> Task to carry out:
Retype, word for word, the data from the line containing "Target: crop field." through the line containing "206L58 209L63 206L54". Leave the pictures out.

> Data listing:
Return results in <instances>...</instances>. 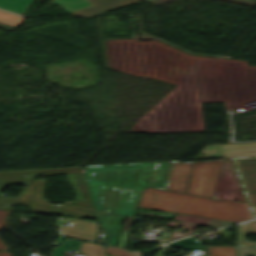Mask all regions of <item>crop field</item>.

...

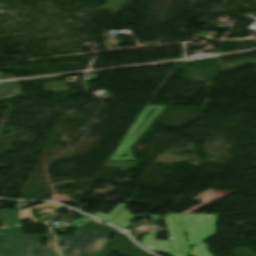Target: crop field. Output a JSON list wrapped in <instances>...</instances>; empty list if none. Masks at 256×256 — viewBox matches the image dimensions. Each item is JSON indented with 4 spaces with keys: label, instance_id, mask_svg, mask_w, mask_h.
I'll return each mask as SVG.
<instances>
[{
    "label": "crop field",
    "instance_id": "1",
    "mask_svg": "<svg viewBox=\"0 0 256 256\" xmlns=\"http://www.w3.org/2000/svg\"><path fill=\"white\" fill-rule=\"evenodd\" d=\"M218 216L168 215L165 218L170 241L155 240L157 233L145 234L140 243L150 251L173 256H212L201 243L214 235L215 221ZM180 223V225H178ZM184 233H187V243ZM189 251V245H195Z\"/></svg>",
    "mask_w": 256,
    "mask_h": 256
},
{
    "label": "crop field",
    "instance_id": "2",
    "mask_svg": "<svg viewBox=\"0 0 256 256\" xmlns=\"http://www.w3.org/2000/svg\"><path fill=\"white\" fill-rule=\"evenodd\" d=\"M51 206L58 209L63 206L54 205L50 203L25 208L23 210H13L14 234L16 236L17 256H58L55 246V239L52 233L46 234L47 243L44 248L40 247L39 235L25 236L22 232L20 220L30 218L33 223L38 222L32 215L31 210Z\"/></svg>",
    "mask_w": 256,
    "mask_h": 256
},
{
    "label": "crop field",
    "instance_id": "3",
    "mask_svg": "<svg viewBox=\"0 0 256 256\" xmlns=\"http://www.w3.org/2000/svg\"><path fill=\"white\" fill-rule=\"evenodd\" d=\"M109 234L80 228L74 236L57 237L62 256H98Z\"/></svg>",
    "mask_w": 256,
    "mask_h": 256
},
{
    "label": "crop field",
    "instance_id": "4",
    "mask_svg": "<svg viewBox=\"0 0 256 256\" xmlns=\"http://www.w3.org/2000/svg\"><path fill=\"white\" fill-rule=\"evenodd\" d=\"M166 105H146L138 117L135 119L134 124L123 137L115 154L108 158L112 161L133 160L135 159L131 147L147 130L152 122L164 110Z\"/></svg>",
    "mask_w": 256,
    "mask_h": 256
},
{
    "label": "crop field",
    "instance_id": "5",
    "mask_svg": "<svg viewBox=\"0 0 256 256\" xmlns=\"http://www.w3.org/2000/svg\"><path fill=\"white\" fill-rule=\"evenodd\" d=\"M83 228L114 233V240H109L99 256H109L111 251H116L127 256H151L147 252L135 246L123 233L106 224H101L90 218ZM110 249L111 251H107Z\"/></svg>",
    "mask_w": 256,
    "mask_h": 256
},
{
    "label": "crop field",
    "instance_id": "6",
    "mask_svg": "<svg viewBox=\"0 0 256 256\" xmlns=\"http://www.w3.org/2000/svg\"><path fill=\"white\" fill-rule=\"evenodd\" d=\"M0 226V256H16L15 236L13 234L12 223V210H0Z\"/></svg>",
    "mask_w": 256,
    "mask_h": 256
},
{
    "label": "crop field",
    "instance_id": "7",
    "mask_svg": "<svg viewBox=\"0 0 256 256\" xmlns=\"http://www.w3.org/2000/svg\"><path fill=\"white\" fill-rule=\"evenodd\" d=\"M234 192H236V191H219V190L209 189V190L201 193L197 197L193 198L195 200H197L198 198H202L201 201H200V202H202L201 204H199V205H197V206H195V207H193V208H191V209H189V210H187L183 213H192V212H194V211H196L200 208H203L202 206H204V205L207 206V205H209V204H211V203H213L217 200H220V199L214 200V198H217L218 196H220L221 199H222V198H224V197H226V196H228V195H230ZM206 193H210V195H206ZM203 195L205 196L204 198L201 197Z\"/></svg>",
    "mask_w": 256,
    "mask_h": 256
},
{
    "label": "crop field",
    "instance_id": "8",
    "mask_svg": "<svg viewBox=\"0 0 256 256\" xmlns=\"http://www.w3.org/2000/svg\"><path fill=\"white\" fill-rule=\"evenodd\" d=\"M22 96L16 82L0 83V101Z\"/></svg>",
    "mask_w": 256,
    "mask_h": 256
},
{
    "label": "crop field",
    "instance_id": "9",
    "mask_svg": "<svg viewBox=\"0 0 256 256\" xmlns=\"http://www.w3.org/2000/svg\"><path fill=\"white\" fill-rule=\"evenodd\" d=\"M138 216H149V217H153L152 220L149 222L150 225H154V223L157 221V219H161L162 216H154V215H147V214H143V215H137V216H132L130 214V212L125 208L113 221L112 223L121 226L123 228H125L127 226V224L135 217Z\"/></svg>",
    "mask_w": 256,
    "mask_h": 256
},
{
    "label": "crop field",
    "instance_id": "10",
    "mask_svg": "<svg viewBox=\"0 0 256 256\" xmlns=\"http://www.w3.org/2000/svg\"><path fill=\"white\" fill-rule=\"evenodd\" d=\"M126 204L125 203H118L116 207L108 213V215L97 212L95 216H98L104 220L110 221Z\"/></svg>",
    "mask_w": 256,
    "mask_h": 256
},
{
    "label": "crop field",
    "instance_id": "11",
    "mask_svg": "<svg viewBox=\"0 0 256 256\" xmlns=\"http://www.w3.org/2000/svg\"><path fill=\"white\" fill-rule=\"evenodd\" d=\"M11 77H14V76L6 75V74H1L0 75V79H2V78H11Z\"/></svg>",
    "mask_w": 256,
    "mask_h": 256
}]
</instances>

> Final result:
Target: crop field. Output a JSON list wrapped in <instances>...</instances>; empty list if none. Masks at 256×256 — viewBox matches the image dimensions. Each item is JSON indented with 4 spaces with keys: label, instance_id, mask_svg, mask_w, mask_h.
I'll return each mask as SVG.
<instances>
[{
    "label": "crop field",
    "instance_id": "1",
    "mask_svg": "<svg viewBox=\"0 0 256 256\" xmlns=\"http://www.w3.org/2000/svg\"><path fill=\"white\" fill-rule=\"evenodd\" d=\"M218 216L168 215L165 218L170 241L155 240L157 233L145 234L140 243L150 251L173 256H212L201 243L214 235L215 221ZM180 223V225H178ZM184 233H187V243ZM189 251V245H195Z\"/></svg>",
    "mask_w": 256,
    "mask_h": 256
},
{
    "label": "crop field",
    "instance_id": "2",
    "mask_svg": "<svg viewBox=\"0 0 256 256\" xmlns=\"http://www.w3.org/2000/svg\"><path fill=\"white\" fill-rule=\"evenodd\" d=\"M51 206L58 209L63 206L54 205L50 203L25 208L23 210H13L14 234L16 236L17 256H58L55 246V239L52 233L46 234L47 243L44 248L40 247L39 235L25 236L22 232L20 220L30 218L33 223L38 222L32 215L31 210Z\"/></svg>",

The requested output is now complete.